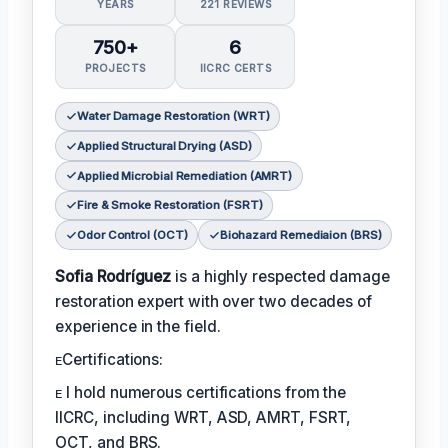
YEARS
221 REVIEWS
750+
6
PROJECTS
IICRC CERTS
Water Damage Restoration (WRT)
Applied Structural Drying (ASD)
Applied Microbial Remediation (AMRT)
Fire & Smoke Restoration (FSRT)
Odor Control (OCT)
Biohazard Remediaion (BRS)
Sofia Rodríguez
is a highly respected damage
restoration expert with over two decades of
experience in the field.
ᴇCertifications:
ᴇ I hold numerous certifications from the
IICRC, including WRT, ASD, AMRT, FSRT,
OCT, and BRS.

◆ **WHAT IS REQUIRED**: Write out every line of the listing that holds the word "Applied".

◆ **RESPONSE**:
Applied Structural Drying (ASD)
Applied Microbial Remediation (AMRT)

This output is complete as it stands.